Just as politicians from states desperate for federal assumption of the war debts had talked of disunion back in the spring and early summer of 1790, when it seemed they had been defeated, these Virginia Anti-federalists implied recourse to disunion in their resolutions of December 1790. This led Hamilton to react to their resolutions as “the first symptom of a spirit which must either be killed or will kill the Constitution of the United States.”
Madison and Jefferson shared some of the Virginia Antifederalists’ concerns. And they did not share Hamilton’s assessment of these Anti-federalists’ continuing danger to the union. (And of course, they would soon be trying not to “kill” their spirit, but to co-opt it.) But at this point, in 1790, they were not nearly as displeased with or as uncompromisingly hostile to the Hamiltonian project as the Anti-federalists were. They saw in it much to dislike—particularly its encouragement of speculative bubbles—but they did not yet raise constitutional objections, nor did they see in it a deep current of anti-republicanism and a return to a worse-thancolonial status with Britain. (Neither were they yet retreating to the state legislatures to say what they had to say, as they would be obliged to do in 1798.) In December 1790, the same month that the Virginia resolutions were being drafted and sent to congress, Jefferson reported to a French correspondent: “Our second experiment is going on happily; and so far we have no reason to wish for changes .”
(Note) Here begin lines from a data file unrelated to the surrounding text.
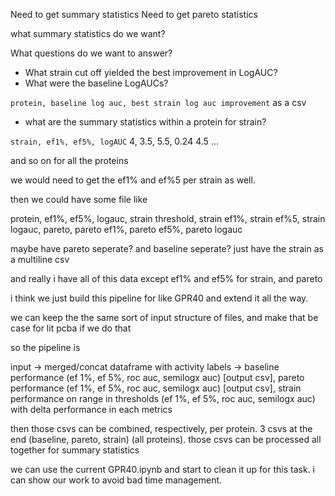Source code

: Need to get summary statistics
Need to get pareto statistics 

what summary statistics do we want? 

What questions do we want to answer? 

- What strain cut off yielded the best improvement in LogAUC?
- What were the baseline LogAUCs? 

`protein, baseline log auc, best strain log auc improvement` as a csv 

- what are the summary statistics within a protein for strain? 

`strain, ef1%, ef5%, logAUC`
 4, 3.5, 5.5, 0.24
4.5 ...

and so on for all the proteins 

we would need to get the ef1% and ef%5 per strain as well. 

then we could have some file like 

protein, ef1%, ef5%, logauc, strain threshold, strain ef1%, strain ef%5, strain logauc, pareto, pareto ef1%, pareto ef5%, pareto logauc 

maybe have pareto seperate? and baseline seperate? just have the strain as a multiline csv 

and really i have all of this data except ef1% and ef5% for strain, and pareto 

i think we just build this pipeline for like GPR40 and extend it all the way. 

we can keep the the same sort of input structure of files, and make that be case for lit pcba if we do that 

so the pipeline is 

input -> merged/concat dataframe with activity labels -> baseline performance (ef 1%, ef 5%, roc auc, semilogx auc) [output csv], pareto performance (ef 1%, ef 5%, roc auc, semilogx auc) [output csv], strain performance on range in thresholds (ef 1%, ef 5%, roc auc, semilogx auc) with delta performance in each metrics 

then those csvs can be combined, respectively, per protein. 3 csvs at the end (baseline, pareto, strain) (all proteins). those csvs can be processed all together for summary statistics

we can use the current GPR40.ipynb and start to clean it up for this task. i can show our work to avoid bad time management. 




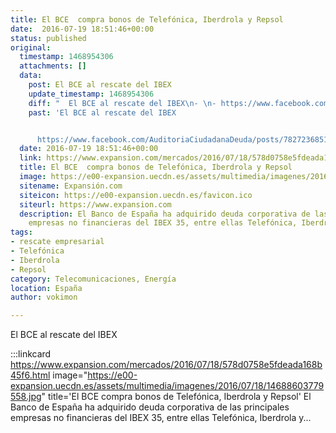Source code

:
 ```yaml
---
title: El BCE  compra bonos de Telefónica, Iberdrola y Repsol
date:  2016-07-19 18:51:46+00:00
status: published
original:
  timestamp: 1468954306
  attachments: []
  data:
    post: El BCE al rescate del IBEX
    update_timestamp: 1468954306
    diff: "  El BCE al rescate del IBEX\n- \n- https://www.facebook.com/AuditoriaCiudadanaDeuda/posts/782723685176177"
    past: 'El BCE al rescate del IBEX


      https://www.facebook.com/AuditoriaCiudadanaDeuda/posts/782723685176177'
  date: 2016-07-19 18:51:46+00:00
  link: https://www.expansion.com/mercados/2016/07/18/578d0758e5fdeada168b45f6.html
  title: El BCE  compra bonos de Telefónica, Iberdrola y Repsol
  image: https://e00-expansion.uecdn.es/assets/multimedia/imagenes/2016/07/18/14688603779558.jpg
  sitename: Expansión.com
  siteicon: https://e00-expansion.uecdn.es/favicon.ico
  siteurl: https://www.expansion.com
  description: El Banco de España ha adquirido deuda corporativa de las principales
    empresas no financieras del IBEX 35, entre ellas Telefónica, Iberdrola y...
tags:
- rescate empresarial
- Telefónica
- Iberdrola
- Repsol
category: Telecomunicaciones, Energía
location: España
author: vokimon

---
```

El BCE al rescate del IBEX

:::linkcard https://www.expansion.com/mercados/2016/07/18/578d0758e5fdeada168b45f6.html image="https://e00-expansion.uecdn.es/assets/multimedia/imagenes/2016/07/18/14688603779558.jpg" title='El BCE  compra bonos de Telefónica, Iberdrola y Repsol'
    El Banco de España ha adquirido deuda corporativa de las principales empresas no financieras del IBEX 35, entre ellas Telefónica, Iberdrola y...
The elections of 1790 brought many changes of personnel but none of political persuasion. The Republican persuasion had not yet been created. It was not until statesmen who had supported Federalism began to elaborate the same suspicions and accusations that a few discontented Anti-federalists were uttering that the moderate political disunity of 1789 and 1790 would be transformed into the extreme political party conflict that first appeared in federal elections in 1792. The rise of principled partisanship requires a decision by political leaders to dramatize and to simplify the complex issues of conflicting interests.